Good translation is difficult work. It is easy to criticize but hard to do. While I am by no means an apologist for everything Luther, this particular subject is not an open and shut case of “adding words” to the Bible, as our own forum discussions have demonstrated in the past:
http://www.freerepublic.com/focus/f-religion/2801154/posts
See post#28 in particular.
As one who has attempted amateur translation of both Hebrew and Greek into modern, informal English (purely for my own edification - I would not foist such feeble exercises on the public at large), I can tell you there are gaps between the languages that are sometimes not easy to fill without making somewhat risky decisions about the meaning of the text and how best to represent it. I remember hearing about one translator (Wycliffe group, I think) working in a language where there was no word for love. Every single place the word appeared in the original it had to be adorned with added words that gave it the meaning of love in that linguistic context, in that culture. To fail to add those words would have been to refrain from telling the whole of God’s truth.

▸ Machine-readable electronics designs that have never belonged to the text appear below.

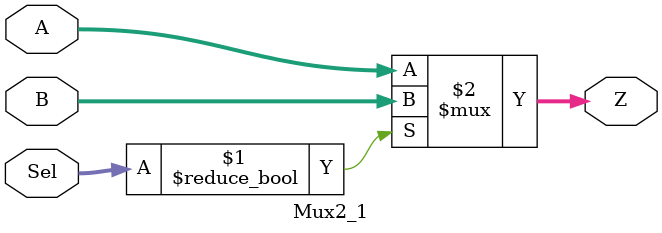
<source format=v>
`timescale 1ns / 1ps
module Mux2_1(
    input [15:0] A,
    input [15:0] B,
    input [15:0] Sel,
    output [15:0] Z
    );


assign Z= Sel? B : A;

endmodule

</source>
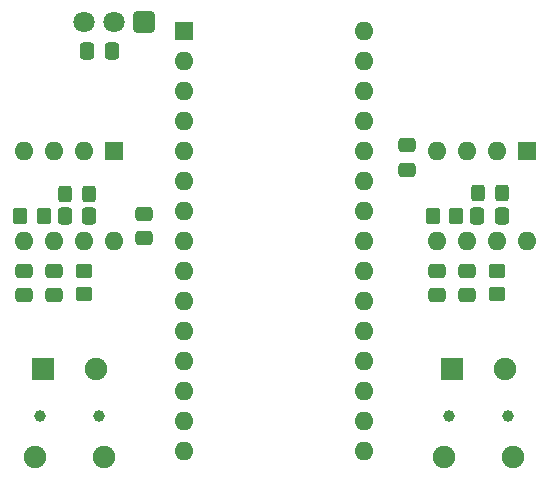
<source format=gbs>
%TF.GenerationSoftware,KiCad,Pcbnew,7.0.6*%
%TF.CreationDate,2024-01-21T00:28:06+01:00*%
%TF.ProjectId,ir_remote_control,69725f72-656d-46f7-9465-5f636f6e7472,rev?*%
%TF.SameCoordinates,PX3938700PY55d4a80*%
%TF.FileFunction,Soldermask,Bot*%
%TF.FilePolarity,Negative*%
%FSLAX46Y46*%
G04 Gerber Fmt 4.6, Leading zero omitted, Abs format (unit mm)*
G04 Created by KiCad (PCBNEW 7.0.6) date 2024-01-21 00:28:06*
%MOMM*%
%LPD*%
G01*
G04 APERTURE LIST*
G04 Aperture macros list*
%AMRoundRect*
0 Rectangle with rounded corners*
0 $1 Rounding radius*
0 $2 $3 $4 $5 $6 $7 $8 $9 X,Y pos of 4 corners*
0 Add a 4 corners polygon primitive as box body*
4,1,4,$2,$3,$4,$5,$6,$7,$8,$9,$2,$3,0*
0 Add four circle primitives for the rounded corners*
1,1,$1+$1,$2,$3*
1,1,$1+$1,$4,$5*
1,1,$1+$1,$6,$7*
1,1,$1+$1,$8,$9*
0 Add four rect primitives between the rounded corners*
20,1,$1+$1,$2,$3,$4,$5,0*
20,1,$1+$1,$4,$5,$6,$7,0*
20,1,$1+$1,$6,$7,$8,$9,0*
20,1,$1+$1,$8,$9,$2,$3,0*%
G04 Aperture macros list end*
%ADD10C,1.000000*%
%ADD11R,1.900000X1.900000*%
%ADD12C,1.900000*%
%ADD13R,1.600000X1.600000*%
%ADD14O,1.600000X1.600000*%
%ADD15RoundRect,0.248400X0.651600X0.651600X-0.651600X0.651600X-0.651600X-0.651600X0.651600X-0.651600X0*%
%ADD16C,1.800000*%
%ADD17RoundRect,0.250000X-0.337500X-0.475000X0.337500X-0.475000X0.337500X0.475000X-0.337500X0.475000X0*%
%ADD18RoundRect,0.250000X-0.475000X0.337500X-0.475000X-0.337500X0.475000X-0.337500X0.475000X0.337500X0*%
%ADD19RoundRect,0.250000X0.475000X-0.337500X0.475000X0.337500X-0.475000X0.337500X-0.475000X-0.337500X0*%
%ADD20RoundRect,0.250000X0.350000X0.450000X-0.350000X0.450000X-0.350000X-0.450000X0.350000X-0.450000X0*%
%ADD21RoundRect,0.250000X0.450000X-0.350000X0.450000X0.350000X-0.450000X0.350000X-0.450000X-0.350000X0*%
%ADD22RoundRect,0.250000X0.325000X0.450000X-0.325000X0.450000X-0.325000X-0.450000X0.325000X-0.450000X0*%
G04 APERTURE END LIST*
D10*
%TO.C,J1*%
X38200000Y7410000D03*
X43200000Y7410000D03*
D11*
X38450000Y11410000D03*
D12*
X42950000Y11410000D03*
X37800000Y3910000D03*
X43600000Y3910000D03*
%TD*%
D13*
%TO.C,A1*%
X15770000Y40017500D03*
D14*
X15770000Y37477500D03*
X15770000Y34937500D03*
X15770000Y32397500D03*
X15770000Y29857500D03*
X15770000Y27317500D03*
X15770000Y24777500D03*
X15770000Y22237500D03*
X15770000Y19697500D03*
X15770000Y17157500D03*
X15770000Y14617500D03*
X15770000Y12077500D03*
X15770000Y9537500D03*
X15770000Y6997500D03*
X15770000Y4457500D03*
X31010000Y4457500D03*
X31010000Y6997500D03*
X31010000Y9537500D03*
X31010000Y12077500D03*
X31010000Y14617500D03*
X31010000Y17157500D03*
X31010000Y19697500D03*
X31010000Y22237500D03*
X31010000Y24777500D03*
X31010000Y27317500D03*
X31010000Y29857500D03*
X31010000Y32397500D03*
X31010000Y34937500D03*
X31010000Y37477500D03*
X31010000Y40017500D03*
%TD*%
D10*
%TO.C,J2*%
X3540000Y7410000D03*
X8540000Y7410000D03*
D11*
X3790000Y11410000D03*
D12*
X8290000Y11410000D03*
X3140000Y3910000D03*
X8940000Y3910000D03*
%TD*%
D13*
%TO.C,U1*%
X9850000Y29847500D03*
D14*
X7310000Y29847500D03*
X4770000Y29847500D03*
X2230000Y29847500D03*
X2230000Y22227500D03*
X4770000Y22227500D03*
X7310000Y22227500D03*
X9850000Y22227500D03*
%TD*%
D13*
%TO.C,U2*%
X44785000Y29857500D03*
D14*
X42245000Y29857500D03*
X39705000Y29857500D03*
X37165000Y29857500D03*
X37165000Y22237500D03*
X39705000Y22237500D03*
X42245000Y22237500D03*
X44785000Y22237500D03*
%TD*%
D15*
%TO.C,U3*%
X12390000Y40767000D03*
D16*
X9850000Y40767000D03*
X7310000Y40767000D03*
%TD*%
D17*
%TO.C,C8*%
X5647500Y24341000D03*
X7722500Y24341000D03*
%TD*%
D18*
%TO.C,C4*%
X39715000Y19707500D03*
X39715000Y17632500D03*
%TD*%
D19*
%TO.C,C7*%
X34635000Y28256500D03*
X34635000Y30331500D03*
%TD*%
D20*
%TO.C,R3*%
X38810000Y24384000D03*
X36810000Y24384000D03*
%TD*%
D17*
%TO.C,C5*%
X7542500Y38298500D03*
X9617500Y38298500D03*
%TD*%
D19*
%TO.C,C6*%
X12400000Y22470000D03*
X12400000Y24545000D03*
%TD*%
D21*
%TO.C,R4*%
X42255000Y17707500D03*
X42255000Y19707500D03*
%TD*%
D22*
%TO.C,L2*%
X42645000Y26289000D03*
X40595000Y26289000D03*
%TD*%
%TO.C,L1*%
X7710000Y26246000D03*
X5660000Y26246000D03*
%TD*%
D20*
%TO.C,R1*%
X3875000Y24341000D03*
X1875000Y24341000D03*
%TD*%
D19*
%TO.C,C1*%
X2240000Y17622500D03*
X2240000Y19697500D03*
%TD*%
D17*
%TO.C,C9*%
X40582500Y24384000D03*
X42657500Y24384000D03*
%TD*%
D21*
%TO.C,R2*%
X7320000Y17697500D03*
X7320000Y19697500D03*
%TD*%
D18*
%TO.C,C3*%
X4780000Y17622500D03*
X4780000Y19697500D03*
%TD*%
D19*
%TO.C,C2*%
X37175000Y17632500D03*
X37175000Y19707500D03*
%TD*%
M02*

</source>
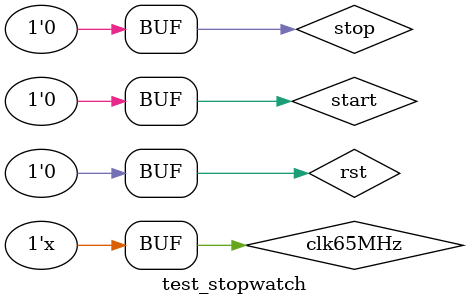
<source format=v>
`timescale 1ns / 1ps

module test_stopwatch();

    reg clk65MHz, rst, start, stop;
    wire minutes, seconds;
    
    stopwatch MG_stopwatch(
        .clk(clk65MHz),
        .rst(rst),
        .start(start),
        .pause(1'b0),
        .stop(stop),
        .minutes(minutes),
        .seconds(seconds)
    );

    initial begin
        clk65MHz = 0;
    end
    
    always begin 
    #15 clk65MHz = !clk65MHz;
    end
        
    initial begin
        #50 rst = 1'b0;
        #100 rst = 1'b1;
        #50 rst = 1'b0;
        #50 stop = 1'b0;
        #100 start = 1'b1;
        #50 start = 1'b0;
    end
endmodule
</source>
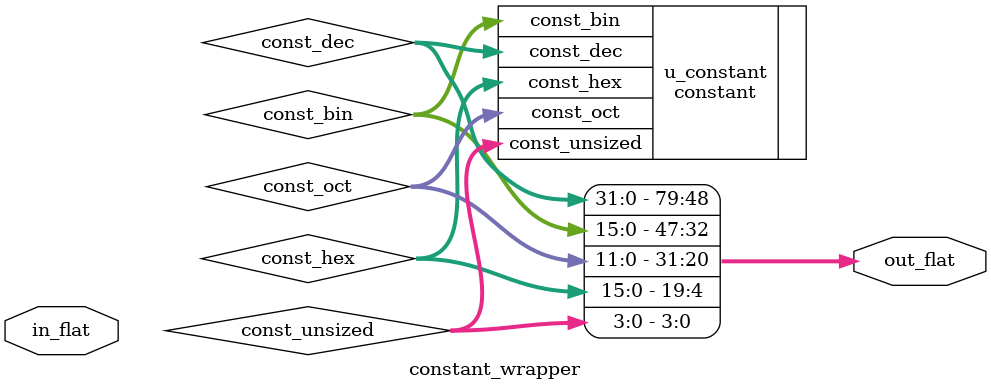
<source format=sv>
module constant_wrapper (
    input  wire [-1:0] in_flat,
    output wire [79:0] out_flat
);

  // Slice `in_flat` into original inputs

  // Wires to capture original module outputs
  wire [31:0] const_dec;
  wire [15:0] const_bin;
  wire [11:0] const_oct;
  wire [15:0] const_hex;
  wire [3:0] const_unsized;

  // Instantiate the original module
  constant u_constant (
    .const_dec(const_dec),
    .const_bin(const_bin),
    .const_oct(const_oct),
    .const_hex(const_hex),
    .const_unsized(const_unsized)
  );

  // Pack original outputs into `out_flat`
  assign out_flat[79:48] = const_dec;
  assign out_flat[47:32] = const_bin;
  assign out_flat[31:20] = const_oct;
  assign out_flat[19:4] = const_hex;
  assign out_flat[3:0] = const_unsized;

endmodule  // constant_wrapper
</source>
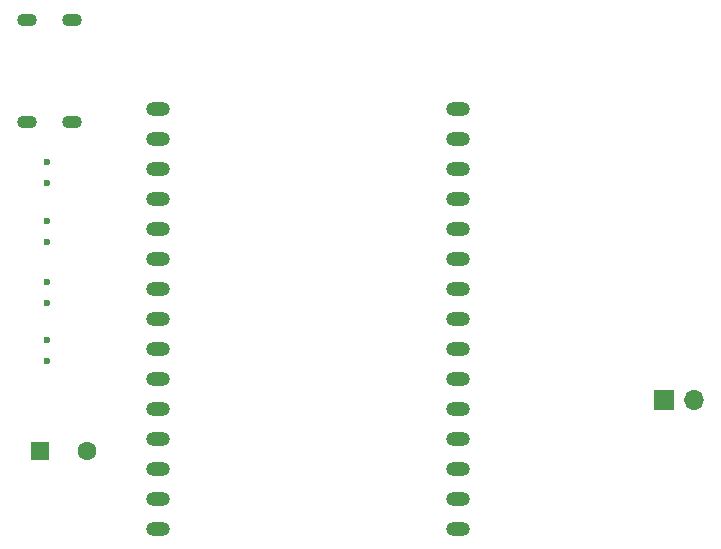
<source format=gbr>
G04 #@! TF.GenerationSoftware,KiCad,Pcbnew,(5.1.10)-1*
G04 #@! TF.CreationDate,2021-08-13T20:40:32+09:00*
G04 #@! TF.ProjectId,lfmassage,6c666d61-7373-4616-9765-2e6b69636164,rev?*
G04 #@! TF.SameCoordinates,Original*
G04 #@! TF.FileFunction,Soldermask,Bot*
G04 #@! TF.FilePolarity,Negative*
%FSLAX46Y46*%
G04 Gerber Fmt 4.6, Leading zero omitted, Abs format (unit mm)*
G04 Created by KiCad (PCBNEW (5.1.10)-1) date 2021-08-13 20:40:32*
%MOMM*%
%LPD*%
G01*
G04 APERTURE LIST*
%ADD10R,1.600000X1.600000*%
%ADD11C,1.600000*%
%ADD12R,1.700000X1.700000*%
%ADD13O,1.700000X1.700000*%
%ADD14O,2.000000X1.200000*%
%ADD15C,0.600000*%
%ADD16O,1.700000X1.100000*%
G04 APERTURE END LIST*
D10*
X63700000Y-84600000D03*
D11*
X67700000Y-84600000D03*
D12*
X116500000Y-80300000D03*
D13*
X119040000Y-80300000D03*
D14*
X99100000Y-55620000D03*
X73700000Y-55620000D03*
X99100000Y-58160000D03*
X73700000Y-58160000D03*
X99100000Y-60700000D03*
X73700000Y-60700000D03*
X99100000Y-63240000D03*
X73700000Y-63240000D03*
X99100000Y-65780000D03*
X73700000Y-65780000D03*
X99100000Y-68320000D03*
X73700000Y-68320000D03*
X99100000Y-70860000D03*
X73700000Y-70860000D03*
X99100000Y-73400000D03*
X73700000Y-73400000D03*
X99100000Y-75940000D03*
X73700000Y-75940000D03*
X99100000Y-78480000D03*
X73700000Y-78480000D03*
X99100000Y-81020000D03*
X73700000Y-81020000D03*
X99100000Y-83560000D03*
X73700000Y-83560000D03*
X99100000Y-86100000D03*
X73700000Y-86100000D03*
X99100000Y-88640000D03*
X73700000Y-88640000D03*
X99100000Y-91180000D03*
X73700000Y-91180000D03*
D15*
X64300000Y-61900000D03*
X64300000Y-60100000D03*
X64300000Y-65100000D03*
X64300000Y-66900000D03*
X64300000Y-72100000D03*
X64300000Y-70300000D03*
X64300000Y-75200000D03*
X64300000Y-77000000D03*
D16*
X66400000Y-56720000D03*
X66400000Y-48080000D03*
X62600000Y-56720000D03*
X62600000Y-48080000D03*
M02*

</source>
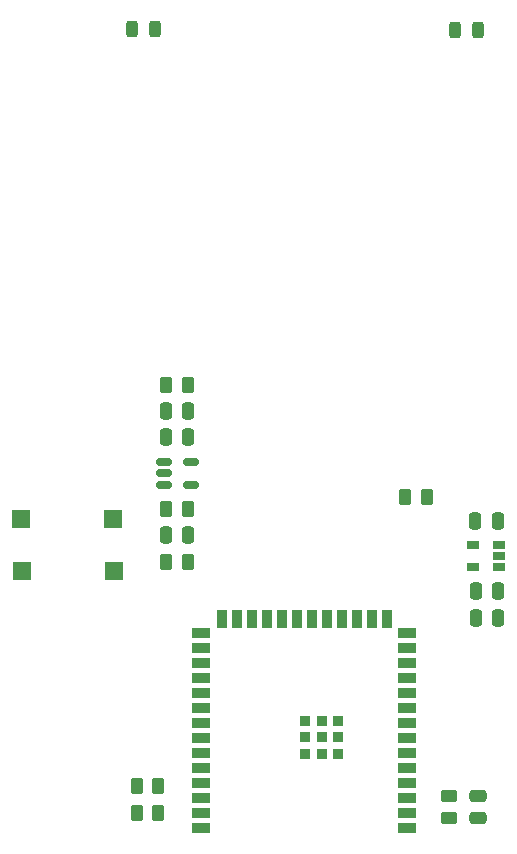
<source format=gtp>
%TF.GenerationSoftware,KiCad,Pcbnew,8.0.8*%
%TF.CreationDate,2025-02-01T16:26:25+01:00*%
%TF.ProjectId,Trackball,54726163-6b62-4616-9c6c-2e6b69636164,rev?*%
%TF.SameCoordinates,Original*%
%TF.FileFunction,Paste,Top*%
%TF.FilePolarity,Positive*%
%FSLAX46Y46*%
G04 Gerber Fmt 4.6, Leading zero omitted, Abs format (unit mm)*
G04 Created by KiCad (PCBNEW 8.0.8) date 2025-02-01 16:26:25*
%MOMM*%
%LPD*%
G01*
G04 APERTURE LIST*
G04 Aperture macros list*
%AMRoundRect*
0 Rectangle with rounded corners*
0 $1 Rounding radius*
0 $2 $3 $4 $5 $6 $7 $8 $9 X,Y pos of 4 corners*
0 Add a 4 corners polygon primitive as box body*
4,1,4,$2,$3,$4,$5,$6,$7,$8,$9,$2,$3,0*
0 Add four circle primitives for the rounded corners*
1,1,$1+$1,$2,$3*
1,1,$1+$1,$4,$5*
1,1,$1+$1,$6,$7*
1,1,$1+$1,$8,$9*
0 Add four rect primitives between the rounded corners*
20,1,$1+$1,$2,$3,$4,$5,0*
20,1,$1+$1,$4,$5,$6,$7,0*
20,1,$1+$1,$6,$7,$8,$9,0*
20,1,$1+$1,$8,$9,$2,$3,0*%
G04 Aperture macros list end*
%ADD10R,1.060000X0.650000*%
%ADD11R,1.500000X0.900000*%
%ADD12R,0.900000X1.500000*%
%ADD13R,0.900000X0.900000*%
%ADD14RoundRect,0.250000X0.250000X0.475000X-0.250000X0.475000X-0.250000X-0.475000X0.250000X-0.475000X0*%
%ADD15R,1.500000X1.500000*%
%ADD16RoundRect,0.250000X-0.250000X-0.475000X0.250000X-0.475000X0.250000X0.475000X-0.250000X0.475000X0*%
%ADD17RoundRect,0.250000X-0.262500X-0.450000X0.262500X-0.450000X0.262500X0.450000X-0.262500X0.450000X0*%
%ADD18RoundRect,0.250000X0.475000X-0.250000X0.475000X0.250000X-0.475000X0.250000X-0.475000X-0.250000X0*%
%ADD19RoundRect,0.250000X0.262500X0.450000X-0.262500X0.450000X-0.262500X-0.450000X0.262500X-0.450000X0*%
%ADD20RoundRect,0.250000X0.450000X-0.262500X0.450000X0.262500X-0.450000X0.262500X-0.450000X-0.262500X0*%
%ADD21RoundRect,0.150000X-0.512500X-0.150000X0.512500X-0.150000X0.512500X0.150000X-0.512500X0.150000X0*%
%ADD22RoundRect,0.243750X0.243750X0.456250X-0.243750X0.456250X-0.243750X-0.456250X0.243750X-0.456250X0*%
%ADD23RoundRect,0.243750X-0.243750X-0.456250X0.243750X-0.456250X0.243750X0.456250X-0.243750X0.456250X0*%
G04 APERTURE END LIST*
D10*
X119550000Y-67750000D03*
X119550000Y-66800000D03*
X119550000Y-65850000D03*
X117350000Y-65850000D03*
X117350000Y-67750000D03*
D11*
X111800000Y-89860000D03*
X111800000Y-88590000D03*
X111800000Y-87320000D03*
X111800000Y-86050000D03*
X111800000Y-84780000D03*
X111800000Y-83510000D03*
X111800000Y-82240000D03*
X111800000Y-80970000D03*
X111800000Y-79700000D03*
X111800000Y-78430000D03*
X111800000Y-77160000D03*
X111800000Y-75890000D03*
X111800000Y-74620000D03*
X111800000Y-73350000D03*
D12*
X110035000Y-72100000D03*
X108765000Y-72100000D03*
X107495000Y-72100000D03*
X106225000Y-72100000D03*
X104955000Y-72100000D03*
X103685000Y-72100000D03*
X102415000Y-72100000D03*
X101145000Y-72100000D03*
X99875000Y-72100000D03*
X98605000Y-72100000D03*
X97335000Y-72100000D03*
X96065000Y-72100000D03*
D11*
X94300000Y-73350000D03*
X94300000Y-74620000D03*
X94300000Y-75890000D03*
X94300000Y-77160000D03*
X94300000Y-78430000D03*
X94300000Y-79700000D03*
X94300000Y-80970000D03*
X94300000Y-82240000D03*
X94300000Y-83510000D03*
X94300000Y-84780000D03*
X94300000Y-86050000D03*
X94300000Y-87320000D03*
X94300000Y-88590000D03*
X94300000Y-89860000D03*
D13*
X105950000Y-83540000D03*
X105950000Y-82140000D03*
X105950000Y-80740000D03*
X105950000Y-80740000D03*
X104550000Y-83540000D03*
X104550000Y-83540000D03*
X104550000Y-82140000D03*
X104550000Y-80740000D03*
X103150000Y-83540000D03*
X103150000Y-82140000D03*
X103150000Y-80740000D03*
D14*
X93250000Y-54550000D03*
X91350000Y-54550000D03*
D15*
X86950000Y-68050000D03*
X79150000Y-68050000D03*
X86900000Y-63700000D03*
X79100000Y-63700000D03*
D16*
X117600000Y-72050000D03*
X119500000Y-72050000D03*
D17*
X88887500Y-86300000D03*
X90712500Y-86300000D03*
D18*
X117800000Y-89000000D03*
X117800000Y-87100000D03*
D19*
X113462500Y-61800000D03*
X111637500Y-61800000D03*
D20*
X115300000Y-88962500D03*
X115300000Y-87137500D03*
D14*
X119500000Y-69800000D03*
X117600000Y-69800000D03*
D17*
X91387500Y-67300000D03*
X93212500Y-67300000D03*
D21*
X91162500Y-58850000D03*
X91162500Y-59800000D03*
X91162500Y-60750000D03*
X93437500Y-60750000D03*
X93437500Y-58850000D03*
D19*
X93212500Y-62800000D03*
X91387500Y-62800000D03*
D14*
X93250000Y-56750000D03*
X91350000Y-56750000D03*
X119450000Y-63800000D03*
X117550000Y-63800000D03*
X93250000Y-65050000D03*
X91350000Y-65050000D03*
D22*
X117737500Y-22250000D03*
X115862500Y-22250000D03*
D19*
X93212500Y-52300000D03*
X91387500Y-52300000D03*
D23*
X88512500Y-22150000D03*
X90387500Y-22150000D03*
D19*
X90712500Y-88550000D03*
X88887500Y-88550000D03*
M02*

</source>
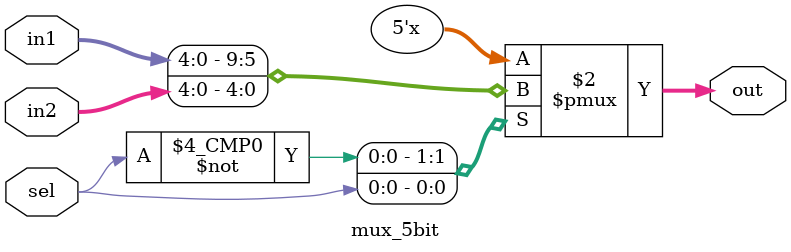
<source format=v>
module mux_5bit(input [4:0] in1,
				input [4:0] in2,
				input sel,
				output reg [4:0] out);
					  
	always @ (*) begin
	
		case(sel)	
			1'b0 : out = in1;
			1'b1 : out = in2;		
		endcase
		
	end
					  
endmodule
</source>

Again, I’m not making an argument for or against any particular choice of Luther. He was a man and was as fallible as any pope ever was. We all make mistakes, and then we justify them. Only God has an accurate score card. I’m just saying that in translation, to make a sound accusation against a particular choice of words, you need to do more than jsut say “added words” = “wrong words.” It may be true, or it may not. It depends on the specifics, case by case.
Donning flame-retardant suit now ... There, I’m ready, flame away ...
Doesn’t Greek have 7? ways of saying love - depending on the depth of love and/or what it applies to? No flame from me. Surface readers (w/o the HS) are the ones critical, IMO. To be sure, they follow man-made teachings while saying they are followers of Jesus Christ/The Word.
Difficulty of translation doesn’t explain elimination of entire books from the Old and New Testaments.
I never miss a bullseye when shooting.
I shoot, then draw a circle around wherever the hole is.